Ross Muir, 2023. Van Gough Golfer
The Maddox Gallery initially welcomed Muir in May of 2021 and has done so again this September. The soon-to-be exhibition entitled The Bridge Home will run at the West London gallery from the 8th of September until the 22nd of October 2023.
The exhibition is going to display further liberality surrounding contemporary culture as the artist conceptualises some of the most renowned artworks history has to offer, harmoniously binding the past and present. The artists distinguishing and internationally recognised style is eminent in his latest works as he balances unmannerly humour while demonstrating a painterly technique.
Ross Muir, 2023. Frida
The thematic elements of The Bridge Home hone into intimate notions of self-discovery as the artist contemplates who he is, who he could be and who he should be. The act of painting whisks Muir away on a spiritual journey, an idea which is visualised through his newest works.
Muir has struggled with mental illness throughout his life and has expressed his financial struggles and battles with addiction, themes relevant to The Bridge Home. A Juxtapositional element is given to his works as they visually display serenity and tranquility, a contrast to Muir’s daily mental health battles.
“I don’t know if you can get much darker than where I was at … the debt, the drugs, the addiction; I had to unwind a big, massive knot, and I managed to do it. Even trying to get out of the dark, is better than sitting in the dark. I have a freedom now that I never thought I would obtain again. Art is my total saviour”.— Ross Muir
The Bridge Home will be in support of the West London Zone charity, an organisation aiding the academic, social and emotional betterment of children and young people.

→ **DATA LISTING**:
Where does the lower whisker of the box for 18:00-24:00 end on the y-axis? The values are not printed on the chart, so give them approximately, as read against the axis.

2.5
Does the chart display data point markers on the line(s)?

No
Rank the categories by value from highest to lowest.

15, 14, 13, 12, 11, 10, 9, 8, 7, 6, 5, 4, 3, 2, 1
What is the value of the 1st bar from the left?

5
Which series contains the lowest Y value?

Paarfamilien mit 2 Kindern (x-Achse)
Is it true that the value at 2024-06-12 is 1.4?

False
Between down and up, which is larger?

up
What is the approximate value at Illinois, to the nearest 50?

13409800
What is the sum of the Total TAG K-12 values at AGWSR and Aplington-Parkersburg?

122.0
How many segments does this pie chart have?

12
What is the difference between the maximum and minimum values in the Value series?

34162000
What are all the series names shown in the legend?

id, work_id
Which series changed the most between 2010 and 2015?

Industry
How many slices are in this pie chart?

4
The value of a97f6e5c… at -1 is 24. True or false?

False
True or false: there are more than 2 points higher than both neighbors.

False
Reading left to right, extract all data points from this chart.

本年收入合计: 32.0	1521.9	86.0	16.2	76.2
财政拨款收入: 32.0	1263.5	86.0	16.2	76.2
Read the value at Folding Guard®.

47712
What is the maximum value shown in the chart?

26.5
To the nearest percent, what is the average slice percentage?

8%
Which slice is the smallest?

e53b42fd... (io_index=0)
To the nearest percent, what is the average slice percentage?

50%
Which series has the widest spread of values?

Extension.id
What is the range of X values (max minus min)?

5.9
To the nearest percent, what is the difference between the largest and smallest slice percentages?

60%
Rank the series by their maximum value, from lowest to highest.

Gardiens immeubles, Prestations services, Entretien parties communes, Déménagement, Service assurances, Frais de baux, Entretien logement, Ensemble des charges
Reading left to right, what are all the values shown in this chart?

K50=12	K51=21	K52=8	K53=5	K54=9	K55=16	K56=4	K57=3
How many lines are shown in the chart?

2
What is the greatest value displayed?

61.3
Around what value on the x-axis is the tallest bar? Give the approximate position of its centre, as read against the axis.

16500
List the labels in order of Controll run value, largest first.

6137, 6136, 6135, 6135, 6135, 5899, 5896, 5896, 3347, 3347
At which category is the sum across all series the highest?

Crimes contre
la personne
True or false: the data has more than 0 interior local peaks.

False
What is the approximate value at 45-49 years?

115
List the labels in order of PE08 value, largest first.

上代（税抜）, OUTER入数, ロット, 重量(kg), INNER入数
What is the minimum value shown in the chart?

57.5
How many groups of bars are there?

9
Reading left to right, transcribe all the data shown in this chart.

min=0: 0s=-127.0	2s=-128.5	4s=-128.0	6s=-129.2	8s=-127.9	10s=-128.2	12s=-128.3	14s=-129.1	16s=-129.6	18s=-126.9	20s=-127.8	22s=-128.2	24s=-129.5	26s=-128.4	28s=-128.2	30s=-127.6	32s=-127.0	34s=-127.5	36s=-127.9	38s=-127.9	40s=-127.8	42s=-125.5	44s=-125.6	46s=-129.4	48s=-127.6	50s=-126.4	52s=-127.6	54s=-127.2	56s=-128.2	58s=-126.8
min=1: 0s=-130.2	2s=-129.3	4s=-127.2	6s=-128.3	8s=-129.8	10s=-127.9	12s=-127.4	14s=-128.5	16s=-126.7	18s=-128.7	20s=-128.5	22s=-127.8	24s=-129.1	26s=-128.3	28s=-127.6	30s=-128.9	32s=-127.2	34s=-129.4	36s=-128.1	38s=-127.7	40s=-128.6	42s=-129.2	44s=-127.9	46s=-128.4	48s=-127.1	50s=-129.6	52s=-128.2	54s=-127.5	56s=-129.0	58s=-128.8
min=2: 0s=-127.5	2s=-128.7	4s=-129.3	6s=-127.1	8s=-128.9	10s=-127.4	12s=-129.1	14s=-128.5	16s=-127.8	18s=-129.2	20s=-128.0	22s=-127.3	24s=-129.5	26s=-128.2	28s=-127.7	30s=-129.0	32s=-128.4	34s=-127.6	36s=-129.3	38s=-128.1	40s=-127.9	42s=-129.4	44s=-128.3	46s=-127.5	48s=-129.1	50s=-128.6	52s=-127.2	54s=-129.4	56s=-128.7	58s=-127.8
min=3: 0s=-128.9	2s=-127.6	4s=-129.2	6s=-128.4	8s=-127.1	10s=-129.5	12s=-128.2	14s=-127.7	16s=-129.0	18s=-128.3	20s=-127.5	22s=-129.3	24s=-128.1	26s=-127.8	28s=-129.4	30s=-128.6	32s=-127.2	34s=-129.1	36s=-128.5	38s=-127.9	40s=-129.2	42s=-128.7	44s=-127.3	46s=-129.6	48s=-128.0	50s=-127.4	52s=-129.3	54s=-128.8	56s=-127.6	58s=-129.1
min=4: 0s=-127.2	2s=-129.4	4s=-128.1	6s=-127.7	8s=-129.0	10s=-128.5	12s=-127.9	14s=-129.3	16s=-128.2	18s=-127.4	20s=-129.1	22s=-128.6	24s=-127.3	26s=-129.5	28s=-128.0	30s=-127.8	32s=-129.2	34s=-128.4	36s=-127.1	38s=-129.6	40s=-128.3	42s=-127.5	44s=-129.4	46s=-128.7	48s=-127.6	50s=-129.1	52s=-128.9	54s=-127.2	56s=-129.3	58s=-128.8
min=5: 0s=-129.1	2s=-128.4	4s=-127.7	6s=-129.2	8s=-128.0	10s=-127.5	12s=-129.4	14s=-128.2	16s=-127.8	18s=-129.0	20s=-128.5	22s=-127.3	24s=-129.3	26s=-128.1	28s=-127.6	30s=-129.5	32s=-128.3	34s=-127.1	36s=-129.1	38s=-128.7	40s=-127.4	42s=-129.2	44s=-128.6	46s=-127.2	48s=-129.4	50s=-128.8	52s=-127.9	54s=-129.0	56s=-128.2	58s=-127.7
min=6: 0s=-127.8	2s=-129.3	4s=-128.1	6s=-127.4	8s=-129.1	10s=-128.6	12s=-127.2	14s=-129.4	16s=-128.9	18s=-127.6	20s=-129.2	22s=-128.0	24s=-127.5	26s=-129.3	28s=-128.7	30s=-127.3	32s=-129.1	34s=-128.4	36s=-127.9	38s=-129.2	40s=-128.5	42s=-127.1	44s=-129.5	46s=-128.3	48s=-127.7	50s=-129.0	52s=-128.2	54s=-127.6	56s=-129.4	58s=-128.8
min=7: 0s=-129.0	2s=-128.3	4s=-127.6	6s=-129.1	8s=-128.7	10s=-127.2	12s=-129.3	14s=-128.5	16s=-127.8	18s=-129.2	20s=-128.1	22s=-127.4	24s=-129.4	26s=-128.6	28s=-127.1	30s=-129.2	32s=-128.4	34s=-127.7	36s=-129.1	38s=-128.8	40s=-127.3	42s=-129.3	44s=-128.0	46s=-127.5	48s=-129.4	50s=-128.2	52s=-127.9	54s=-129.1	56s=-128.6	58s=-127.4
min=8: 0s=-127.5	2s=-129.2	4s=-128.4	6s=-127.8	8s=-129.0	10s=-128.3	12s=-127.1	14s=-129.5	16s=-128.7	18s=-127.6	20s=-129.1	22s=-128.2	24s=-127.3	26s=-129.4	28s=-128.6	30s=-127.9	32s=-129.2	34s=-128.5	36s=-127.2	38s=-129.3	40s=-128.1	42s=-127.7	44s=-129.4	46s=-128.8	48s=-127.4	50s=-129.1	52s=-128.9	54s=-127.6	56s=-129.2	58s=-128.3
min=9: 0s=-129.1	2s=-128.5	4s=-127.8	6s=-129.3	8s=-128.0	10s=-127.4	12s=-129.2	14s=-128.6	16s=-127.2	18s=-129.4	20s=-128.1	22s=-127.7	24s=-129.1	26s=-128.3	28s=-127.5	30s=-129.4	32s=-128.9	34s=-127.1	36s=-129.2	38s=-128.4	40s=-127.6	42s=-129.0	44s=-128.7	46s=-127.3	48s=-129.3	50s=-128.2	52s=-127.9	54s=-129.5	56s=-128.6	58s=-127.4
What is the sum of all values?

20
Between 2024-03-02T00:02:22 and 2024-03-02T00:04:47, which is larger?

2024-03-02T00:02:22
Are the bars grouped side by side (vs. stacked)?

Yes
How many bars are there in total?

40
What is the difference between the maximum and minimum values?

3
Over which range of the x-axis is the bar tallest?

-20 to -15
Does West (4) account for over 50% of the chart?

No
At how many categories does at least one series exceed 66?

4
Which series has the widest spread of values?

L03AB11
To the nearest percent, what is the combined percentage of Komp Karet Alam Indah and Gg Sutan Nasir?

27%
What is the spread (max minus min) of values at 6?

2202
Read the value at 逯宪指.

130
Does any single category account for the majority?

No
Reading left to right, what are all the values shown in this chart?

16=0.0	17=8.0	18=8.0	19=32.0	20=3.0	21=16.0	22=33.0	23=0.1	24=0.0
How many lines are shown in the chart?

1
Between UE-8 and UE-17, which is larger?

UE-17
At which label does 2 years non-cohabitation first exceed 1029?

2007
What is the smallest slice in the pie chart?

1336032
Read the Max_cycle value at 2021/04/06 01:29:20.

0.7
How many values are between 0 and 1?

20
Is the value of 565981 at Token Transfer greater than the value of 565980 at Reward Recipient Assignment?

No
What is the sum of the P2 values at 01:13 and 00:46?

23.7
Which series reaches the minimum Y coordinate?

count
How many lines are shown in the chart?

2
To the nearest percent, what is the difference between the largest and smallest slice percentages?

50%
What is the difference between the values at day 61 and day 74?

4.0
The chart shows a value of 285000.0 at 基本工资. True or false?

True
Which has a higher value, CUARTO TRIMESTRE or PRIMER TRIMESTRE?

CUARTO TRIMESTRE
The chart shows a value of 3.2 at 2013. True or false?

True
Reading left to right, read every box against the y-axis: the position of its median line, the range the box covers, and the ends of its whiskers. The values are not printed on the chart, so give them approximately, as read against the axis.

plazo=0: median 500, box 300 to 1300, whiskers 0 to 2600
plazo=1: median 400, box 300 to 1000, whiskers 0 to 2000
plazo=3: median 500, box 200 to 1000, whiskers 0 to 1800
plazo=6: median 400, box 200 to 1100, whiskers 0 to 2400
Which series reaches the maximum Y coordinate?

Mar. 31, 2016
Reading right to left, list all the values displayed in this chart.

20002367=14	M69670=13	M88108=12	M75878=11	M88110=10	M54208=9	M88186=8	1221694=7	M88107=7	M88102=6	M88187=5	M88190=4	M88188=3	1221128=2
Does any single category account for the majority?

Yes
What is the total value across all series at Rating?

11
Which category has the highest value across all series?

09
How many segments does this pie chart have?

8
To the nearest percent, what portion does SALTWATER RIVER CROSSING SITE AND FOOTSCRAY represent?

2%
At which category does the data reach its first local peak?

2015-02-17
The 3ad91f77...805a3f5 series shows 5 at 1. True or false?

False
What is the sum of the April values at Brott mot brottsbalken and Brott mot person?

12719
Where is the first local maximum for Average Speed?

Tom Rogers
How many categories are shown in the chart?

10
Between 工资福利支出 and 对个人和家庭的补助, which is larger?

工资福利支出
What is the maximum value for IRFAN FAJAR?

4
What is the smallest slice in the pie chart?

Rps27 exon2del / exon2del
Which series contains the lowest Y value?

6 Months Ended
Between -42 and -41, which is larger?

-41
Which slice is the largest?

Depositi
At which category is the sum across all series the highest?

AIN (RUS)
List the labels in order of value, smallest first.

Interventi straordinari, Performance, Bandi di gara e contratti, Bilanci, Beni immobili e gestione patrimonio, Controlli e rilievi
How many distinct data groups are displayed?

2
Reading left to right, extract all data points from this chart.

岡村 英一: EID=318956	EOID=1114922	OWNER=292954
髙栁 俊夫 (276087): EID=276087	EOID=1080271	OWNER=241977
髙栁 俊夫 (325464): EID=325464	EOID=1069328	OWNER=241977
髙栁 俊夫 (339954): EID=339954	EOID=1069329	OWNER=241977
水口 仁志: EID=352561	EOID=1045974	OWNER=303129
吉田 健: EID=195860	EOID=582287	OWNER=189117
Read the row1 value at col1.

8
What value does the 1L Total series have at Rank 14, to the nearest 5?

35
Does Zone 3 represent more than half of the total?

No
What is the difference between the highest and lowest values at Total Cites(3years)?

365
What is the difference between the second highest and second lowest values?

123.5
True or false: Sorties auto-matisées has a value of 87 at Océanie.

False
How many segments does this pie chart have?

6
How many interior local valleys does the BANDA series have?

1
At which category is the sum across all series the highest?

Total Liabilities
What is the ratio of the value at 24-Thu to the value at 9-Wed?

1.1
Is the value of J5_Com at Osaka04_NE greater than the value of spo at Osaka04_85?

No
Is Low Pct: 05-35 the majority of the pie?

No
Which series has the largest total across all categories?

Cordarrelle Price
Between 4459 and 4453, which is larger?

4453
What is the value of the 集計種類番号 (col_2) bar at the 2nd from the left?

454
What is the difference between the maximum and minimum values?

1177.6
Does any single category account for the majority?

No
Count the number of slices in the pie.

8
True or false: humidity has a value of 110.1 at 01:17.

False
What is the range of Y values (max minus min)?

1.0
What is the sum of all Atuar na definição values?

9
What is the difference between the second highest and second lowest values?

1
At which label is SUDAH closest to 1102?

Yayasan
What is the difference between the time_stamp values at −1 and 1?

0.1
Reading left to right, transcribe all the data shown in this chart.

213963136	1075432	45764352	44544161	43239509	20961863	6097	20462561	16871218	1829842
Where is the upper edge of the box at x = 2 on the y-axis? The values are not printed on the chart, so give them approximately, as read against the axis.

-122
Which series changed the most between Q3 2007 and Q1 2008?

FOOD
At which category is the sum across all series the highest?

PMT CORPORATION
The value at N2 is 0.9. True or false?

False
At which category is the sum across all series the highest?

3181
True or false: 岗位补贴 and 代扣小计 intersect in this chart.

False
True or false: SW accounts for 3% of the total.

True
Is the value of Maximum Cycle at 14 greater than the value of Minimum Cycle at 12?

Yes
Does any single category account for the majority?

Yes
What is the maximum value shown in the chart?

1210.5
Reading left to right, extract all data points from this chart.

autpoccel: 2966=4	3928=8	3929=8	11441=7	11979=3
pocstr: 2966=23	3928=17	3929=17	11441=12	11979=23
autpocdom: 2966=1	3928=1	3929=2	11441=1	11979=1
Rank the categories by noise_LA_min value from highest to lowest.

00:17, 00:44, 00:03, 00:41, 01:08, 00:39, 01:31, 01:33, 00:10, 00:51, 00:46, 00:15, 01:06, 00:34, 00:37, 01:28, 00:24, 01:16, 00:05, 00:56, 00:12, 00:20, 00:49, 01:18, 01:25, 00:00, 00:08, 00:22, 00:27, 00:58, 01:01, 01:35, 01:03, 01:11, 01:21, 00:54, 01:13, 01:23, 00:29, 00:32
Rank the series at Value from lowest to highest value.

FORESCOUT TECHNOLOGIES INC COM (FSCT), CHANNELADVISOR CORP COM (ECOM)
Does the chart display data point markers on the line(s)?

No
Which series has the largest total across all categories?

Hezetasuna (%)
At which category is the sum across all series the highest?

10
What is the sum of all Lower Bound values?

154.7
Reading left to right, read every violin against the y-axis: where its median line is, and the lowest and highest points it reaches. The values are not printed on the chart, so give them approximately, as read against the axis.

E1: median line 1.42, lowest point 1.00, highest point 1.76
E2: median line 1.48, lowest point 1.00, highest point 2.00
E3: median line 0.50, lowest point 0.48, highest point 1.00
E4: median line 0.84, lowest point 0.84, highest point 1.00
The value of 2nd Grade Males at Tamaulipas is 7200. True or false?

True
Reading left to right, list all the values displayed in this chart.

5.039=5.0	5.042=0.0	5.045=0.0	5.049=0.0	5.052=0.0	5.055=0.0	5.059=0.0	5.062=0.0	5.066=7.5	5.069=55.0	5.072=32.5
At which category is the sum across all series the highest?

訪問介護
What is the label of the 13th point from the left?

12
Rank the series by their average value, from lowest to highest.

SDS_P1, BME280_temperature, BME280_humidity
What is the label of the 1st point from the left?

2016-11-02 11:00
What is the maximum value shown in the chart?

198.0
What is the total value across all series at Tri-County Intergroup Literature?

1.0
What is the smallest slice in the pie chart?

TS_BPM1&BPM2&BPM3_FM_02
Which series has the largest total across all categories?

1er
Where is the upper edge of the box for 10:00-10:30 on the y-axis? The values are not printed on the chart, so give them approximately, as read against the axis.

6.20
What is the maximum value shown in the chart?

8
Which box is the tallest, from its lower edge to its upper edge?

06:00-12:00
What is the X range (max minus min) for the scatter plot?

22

→ **ASSIGNMENT**: Transcribe the part of the passage about the Ross Muir exhibition starting at "Ross Muir, 2023. Van" and ending at "of October 2023.".

→ **EXPECTED ANSWER**:
Ross Muir, 2023. Van Gough Golfer
The Maddox Gallery initially welcomed Muir in May of 2021 and has done so again this September. The soon-to-be exhibition entitled The Bridge Home will run at the West London gallery from the 8th of September until the 22nd of October 2023.